405 TLB miss reduction

Matt Porter mporter at kernel.crashing.org
Fri Dec 12 04:45:05 EST 2003

On Thu, Dec 11, 2003 at 10:06:32AM +0100, Wolfgang Grandegger wrote:
> On 12/10/2003 05:03 PM Matt Porter wrote:
> > David Gibson and Paul M. implemented large TLB kernel lowmem
> > support in 2.5/2.6 for 405.  It allows for large TLB entries
> > to be loaded on kernel lowmem TLB misses.  This is better than
> > the CONFIG_PIN_TLB since it works for all of your kernel lowmem
> > system memory rather than the fixed amount of memory that
> > CONFIG_PIN_TLB covers.
> Ah, I will have a look to 2.5/2.6. Is there a backport for 2.4?


> > I've been thinking about enabling a variant of Andi Kleen's patch
> > to allow modules to be loaded into kernel lowmem space instead of
> > vmalloc space (to avoid the performance penalty of modular drivers).
> > This takes advantage of the large kernel lowmem 405 support above
> > and on 440 all kernel lowmem is in a pinned tlb for architectural
> > reasons.
> Is this patch available somewhere? It would be interesting to measure
> the improvement for our application.

Google is your friend.
IIRC, there's a later version with some minor differences.

> > I've also been thinking about dynamically using large TLB/PTE mappings
> > for ioremap on 405/440.
> OK, I expect not so much benefit from this measure but it depends on the
> application, of course.

> Source data:
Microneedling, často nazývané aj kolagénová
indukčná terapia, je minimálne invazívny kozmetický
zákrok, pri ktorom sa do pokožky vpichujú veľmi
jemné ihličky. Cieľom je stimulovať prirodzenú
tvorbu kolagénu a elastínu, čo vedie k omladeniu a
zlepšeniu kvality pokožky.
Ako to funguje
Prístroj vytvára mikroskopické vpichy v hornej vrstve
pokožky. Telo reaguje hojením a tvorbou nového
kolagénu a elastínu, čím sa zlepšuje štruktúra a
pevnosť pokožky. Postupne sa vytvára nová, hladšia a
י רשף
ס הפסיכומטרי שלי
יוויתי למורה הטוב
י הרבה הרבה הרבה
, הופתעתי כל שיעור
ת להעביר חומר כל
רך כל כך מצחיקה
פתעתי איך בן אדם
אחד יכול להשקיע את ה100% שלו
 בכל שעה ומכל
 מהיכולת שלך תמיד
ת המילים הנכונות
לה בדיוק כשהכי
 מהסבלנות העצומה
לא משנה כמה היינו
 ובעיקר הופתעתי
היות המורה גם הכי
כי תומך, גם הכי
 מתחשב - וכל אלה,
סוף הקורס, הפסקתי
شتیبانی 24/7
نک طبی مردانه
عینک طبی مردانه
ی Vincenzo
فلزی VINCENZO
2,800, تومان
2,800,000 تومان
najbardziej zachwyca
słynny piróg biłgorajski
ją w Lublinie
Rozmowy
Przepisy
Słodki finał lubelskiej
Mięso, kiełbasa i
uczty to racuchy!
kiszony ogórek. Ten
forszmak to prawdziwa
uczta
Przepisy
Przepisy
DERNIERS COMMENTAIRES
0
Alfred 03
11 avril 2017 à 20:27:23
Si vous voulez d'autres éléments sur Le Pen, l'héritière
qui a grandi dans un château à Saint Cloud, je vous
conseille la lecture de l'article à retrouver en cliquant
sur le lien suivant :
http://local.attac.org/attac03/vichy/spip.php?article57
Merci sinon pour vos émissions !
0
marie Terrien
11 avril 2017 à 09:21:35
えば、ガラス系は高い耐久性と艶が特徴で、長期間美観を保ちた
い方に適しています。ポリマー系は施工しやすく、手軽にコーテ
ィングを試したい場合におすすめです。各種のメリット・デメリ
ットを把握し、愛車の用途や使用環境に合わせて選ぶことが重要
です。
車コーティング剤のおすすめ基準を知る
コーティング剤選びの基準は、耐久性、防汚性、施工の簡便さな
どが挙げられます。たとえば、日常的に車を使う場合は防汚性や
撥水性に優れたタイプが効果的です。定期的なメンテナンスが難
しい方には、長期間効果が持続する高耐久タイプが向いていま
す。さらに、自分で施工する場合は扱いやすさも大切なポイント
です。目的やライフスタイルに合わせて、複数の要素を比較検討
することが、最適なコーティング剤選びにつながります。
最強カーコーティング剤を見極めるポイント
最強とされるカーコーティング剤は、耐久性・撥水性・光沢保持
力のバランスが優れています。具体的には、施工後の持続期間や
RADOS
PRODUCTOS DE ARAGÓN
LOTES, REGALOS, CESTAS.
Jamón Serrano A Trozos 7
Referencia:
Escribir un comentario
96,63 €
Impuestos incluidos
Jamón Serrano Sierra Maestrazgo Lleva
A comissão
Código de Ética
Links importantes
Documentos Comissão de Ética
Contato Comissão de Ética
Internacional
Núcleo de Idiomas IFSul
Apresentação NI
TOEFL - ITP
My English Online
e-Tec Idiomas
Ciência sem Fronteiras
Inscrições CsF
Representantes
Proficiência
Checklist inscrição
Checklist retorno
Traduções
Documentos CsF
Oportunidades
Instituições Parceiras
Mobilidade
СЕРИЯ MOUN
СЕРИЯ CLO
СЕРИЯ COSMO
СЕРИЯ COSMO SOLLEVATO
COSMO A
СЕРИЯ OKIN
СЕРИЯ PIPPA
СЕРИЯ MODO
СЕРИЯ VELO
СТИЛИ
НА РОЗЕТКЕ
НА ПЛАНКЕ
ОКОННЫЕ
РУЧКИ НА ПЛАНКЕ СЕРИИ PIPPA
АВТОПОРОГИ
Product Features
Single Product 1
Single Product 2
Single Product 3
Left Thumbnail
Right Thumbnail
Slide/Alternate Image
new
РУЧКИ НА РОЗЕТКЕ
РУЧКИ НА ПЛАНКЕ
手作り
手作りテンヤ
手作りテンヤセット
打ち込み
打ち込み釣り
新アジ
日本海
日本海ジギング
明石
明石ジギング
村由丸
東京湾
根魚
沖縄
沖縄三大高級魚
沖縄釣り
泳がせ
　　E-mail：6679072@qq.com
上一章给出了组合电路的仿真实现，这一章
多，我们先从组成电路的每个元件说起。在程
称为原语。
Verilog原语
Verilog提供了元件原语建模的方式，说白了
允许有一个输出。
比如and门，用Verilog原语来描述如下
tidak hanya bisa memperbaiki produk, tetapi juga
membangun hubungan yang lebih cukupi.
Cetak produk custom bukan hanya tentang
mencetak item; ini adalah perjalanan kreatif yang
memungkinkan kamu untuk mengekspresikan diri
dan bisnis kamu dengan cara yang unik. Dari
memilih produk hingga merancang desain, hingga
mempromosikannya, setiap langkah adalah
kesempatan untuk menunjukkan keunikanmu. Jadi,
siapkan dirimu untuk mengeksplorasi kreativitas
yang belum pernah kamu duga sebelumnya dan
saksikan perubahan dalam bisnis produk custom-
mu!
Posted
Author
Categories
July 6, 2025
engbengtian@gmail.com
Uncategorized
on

> Problem to solve: Copy out, word for word, the mailing-list post on 405 TLB miss reduction shown before the records.

> Exercise output:
405 TLB miss reduction

Matt Porter mporter at kernel.crashing.org
Fri Dec 12 04:45:05 EST 2003

On Thu, Dec 11, 2003 at 10:06:32AM +0100, Wolfgang Grandegger wrote:
> On 12/10/2003 05:03 PM Matt Porter wrote:
> > David Gibson and Paul M. implemented large TLB kernel lowmem
> > support in 2.5/2.6 for 405.  It allows for large TLB entries
> > to be loaded on kernel lowmem TLB misses.  This is better than
> > the CONFIG_PIN_TLB since it works for all of your kernel lowmem
> > system memory rather than the fixed amount of memory that
> > CONFIG_PIN_TLB covers.
> Ah, I will have a look to 2.5/2.6. Is there a backport for 2.4?


> > I've been thinking about enabling a variant of Andi Kleen's patch
> > to allow modules to be loaded into kernel lowmem space instead of
> > vmalloc space (to avoid the performance penalty of modular drivers).
> > This takes advantage of the large kernel lowmem 405 support above
> > and on 440 all kernel lowmem is in a pinned tlb for architectural
> > reasons.
> Is this patch available somewhere? It would be interesting to measure
> the improvement for our application.

Google is your friend.
IIRC, there's a later version with some minor differences.

> > I've also been thinking about dynamically using large TLB/PTE mappings
> > for ioremap on 405/440.
> OK, I expect not so much benefit from this measure but it depends on the
> application, of course.